Waikato University – rated first equal in chemistry research and first in molecular biology research – has now acquired more than $1.3 million worth of leading edge equipment which can assist Waikato and New Zealand businesses in the development of a wide range of agricultural, chemical, medical and material products.

The university’s installation of its MALDI-TOF/TOF instrument and sample handling robot, with a value of more than $800,000, has now been complemented by a new state-of-the-art surface plasmon resonance device, worth more than $500,000.

The MALDI-TOF/TOF quickly and clearly identifies molecules, while the plasmon resonance device measures how substances bond and interact.

“We now have the most advanced surface plasmon resonance device in the country,” says the School of Science and Engineering’s dean Professor Richard Price. “Combined with the MALDI-TOF/TOF, this means we have a leading-edge, specialist facility that can help Waikato and New Zealand business maximise the economic potential of their research and products.”

The MALDI-TOF/TOF instrument measures the time molecules take to travel distances inside the machine, thereby enabling the university to rapidly and accurately analyse what they are. The sample preparation robot allows the process of preparing large numbers of samples to be highly automated.

The MALDI-TOF/TOF equipment can:

• confirm the structure of new therapeutic proteins, thereby allowing companies to produce more effective drugs;

• study DNA and protein modifications so that the developmental process of organisms is better understood;

• monitor the purity of a product at the molecular level;

• identify sequences of amino acids in protein and mutations in DNA;

• carry out specialized research on chemicals.

• identify the molecular size of natural and synthetic polymers.

• permit novel research in the areas of mass spectrometry of inorganic chemicals, for which the chemistry department already has an international reputation.

The surface plasmon resonance device can:

• detect specific molecules, such as growth factors or hormones, in fluids like milk or blood;

• help to design new methods for detecting or purifying molecules;

• identify different cells, like bacteria, or viruses;

• help to understand how various molecules come together to form structures that are essential to their functions in the body;

• determine the speeds at which molecules bind and dissociate from one another;

• measure how a surgical implant material interacts with human blood;

• measure how a particular anti-cancer drug reacts with cancerous cells;

Importantly, the MALDI-TOF/TOF and the surface plasmon resonance instrument can also be linked together to, for example:

capture and measure interactions between molecules with certain functions using the surface plasmon resonance instrument;

and, then to automatically transfer the molecules into the MALDI-TOF/TOF to analyse their structure.

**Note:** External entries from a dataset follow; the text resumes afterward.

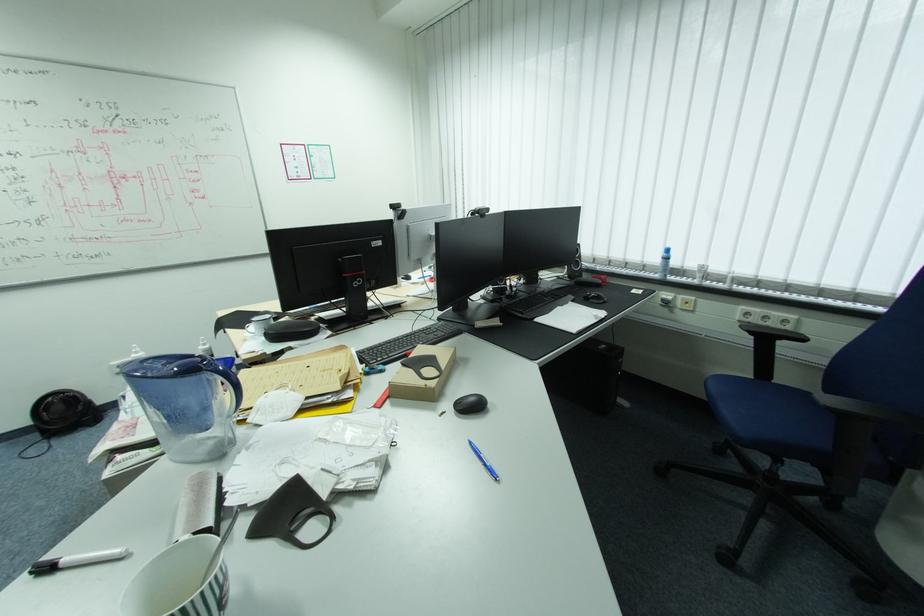
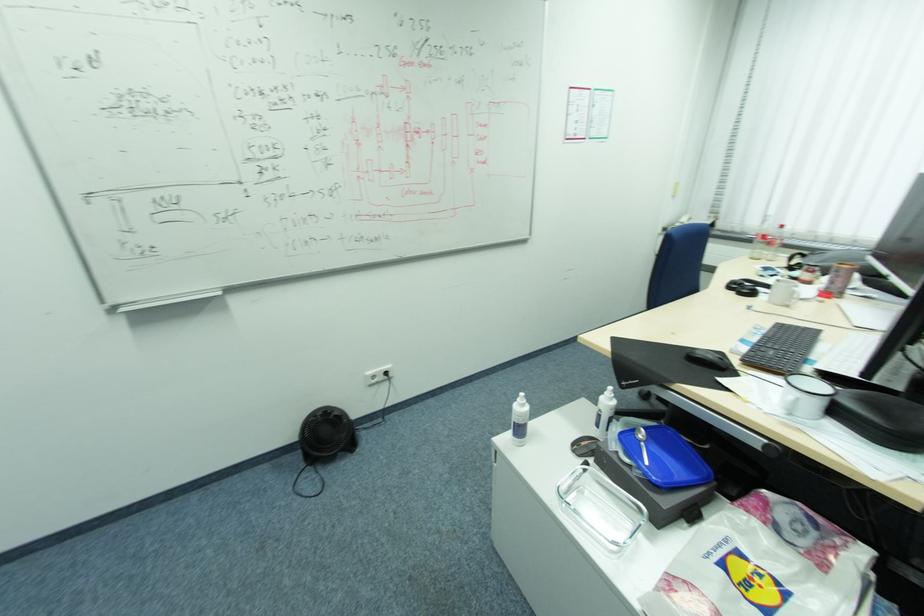
The images are taken continuously from a first-person perspective. In which direction are you moving?

The movement direction of the cameraman is left, forward.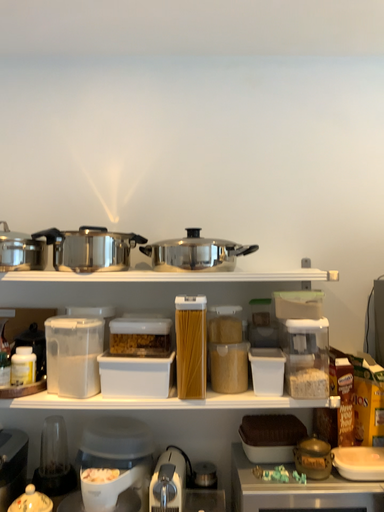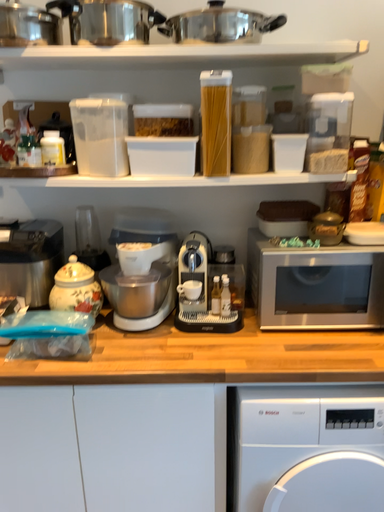
Question: How did the camera likely rotate when shooting the video?

Choices:
 (A) rotated upward
 (B) rotated downward

Answer: (B)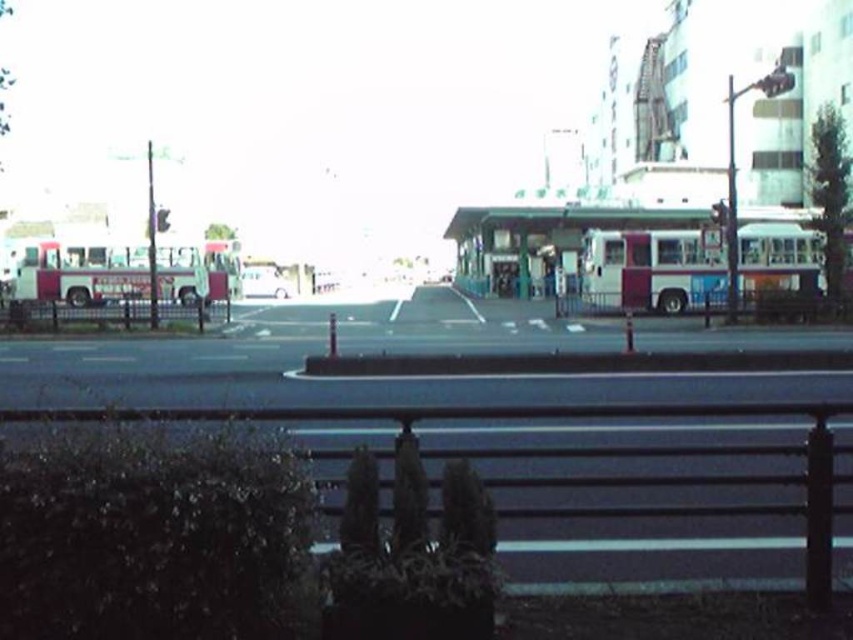
Is white matte bus at right to the left of white glossy car at center from the viewer's perspective?

In fact, white matte bus at right is to the right of white glossy car at center.

I want to click on white matte bus at right, so click(654, 269).

Locate an element on the screen. This screenshot has height=640, width=853. white matte bus at right is located at coordinates (654, 269).

Is white matte bus at right to the right of green plastic bus stop at center from the viewer's perspective?

Correct, you'll find white matte bus at right to the right of green plastic bus stop at center.

Between point (595, 294) and point (474, 253), which one is positioned in front?

Point (595, 294) is more forward.

Find the location of a particular element. This screenshot has width=853, height=640. white matte bus at right is located at coordinates (654, 269).

Locate an element on the screen. white matte bus at right is located at coordinates (654, 269).

Is white glossy fire truck at left further to the viewer compared to green plastic bus stop at center?

No, it is in front of green plastic bus stop at center.

Is white glossy fire truck at left to the right of green plastic bus stop at center from the viewer's perspective?

Incorrect, white glossy fire truck at left is not on the right side of green plastic bus stop at center.

Does point (190, 252) come behind point (538, 237)?

No, it is in front of (538, 237).

Find the location of `white glossy fire truck at left`. white glossy fire truck at left is located at coordinates (76, 269).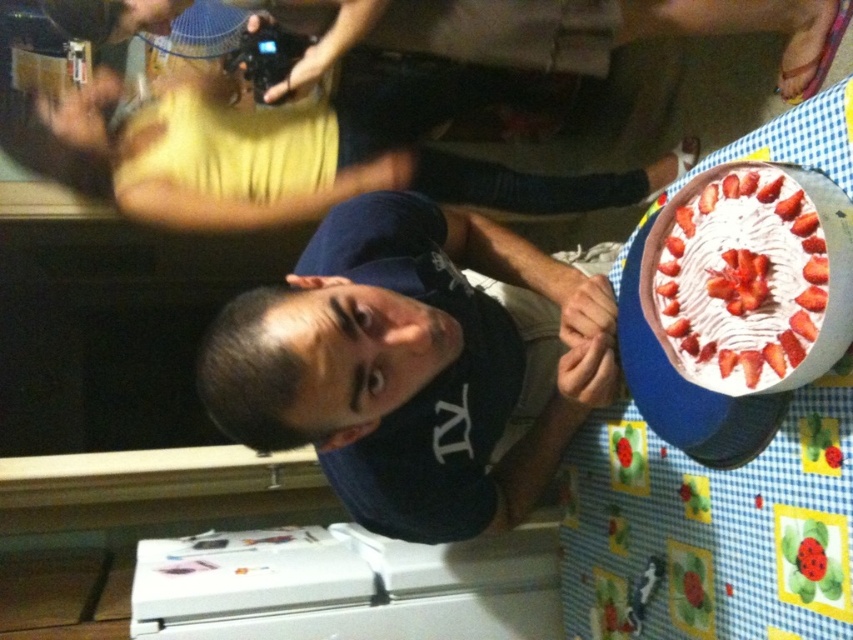
You are a GUI agent. You are given a task and a screenshot of the screen. Output one action in this format:
    pyautogui.click(x=<x>, y=<y>)
    Task: Click on the dark blue t-shirt at center
    
    Given the screenshot: What is the action you would take?
    pyautogui.click(x=416, y=365)

The image size is (853, 640). What do you see at coordinates (416, 365) in the screenshot?
I see `dark blue t-shirt at center` at bounding box center [416, 365].

Is point (364, 330) in front of point (738, 220)?

That is False.

Find the location of a particular element. dark blue t-shirt at center is located at coordinates (416, 365).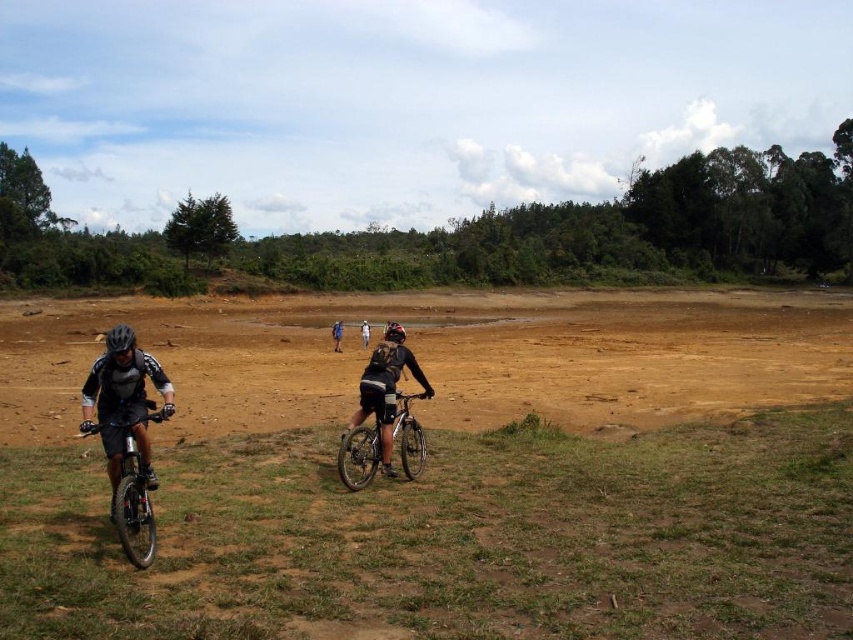
You are a cyclist in the scene and want to reach the point marked as point (363, 321). You are currently at point (337, 451). Given the terrain, which direction should you head to reach your destination?

Since point (337, 451) is in front of point (363, 321), you should move backward to reach point (363, 321).

You are a photographer trying to capture both the silver metallic bicycle at center and the black matte helmet at center in a single shot. Based on their sizes in the image, which object would appear closer to the camera?

The silver metallic bicycle at center appears smaller than the black matte helmet at center, so the black matte helmet at center is closer to the camera.

You are a photographer trying to capture a shot of the blue fabric shorts at center and the black matte bicycle helmet at left. Based on their positions, which object is located to the right of the other?

The blue fabric shorts at center is located to the right of the black matte bicycle helmet at left.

“We have made this significant investment in new equipment to help support the top-class researchers working in important areas at the university, and to develop a centre that will support the regional and national economies,” says Professor Price.

“Essentially, anyone researching and developing biological or chemical-based products will be able to gain access to a world-class facility, including automation to handle large numbers of samples faster. We are happy to carry out work for others on a commercial basis or on a joint research basis.”

Earlier this year, Waikato University was ranked first equal for chemistry and first for molecular biology in the Performance Based Research Fund.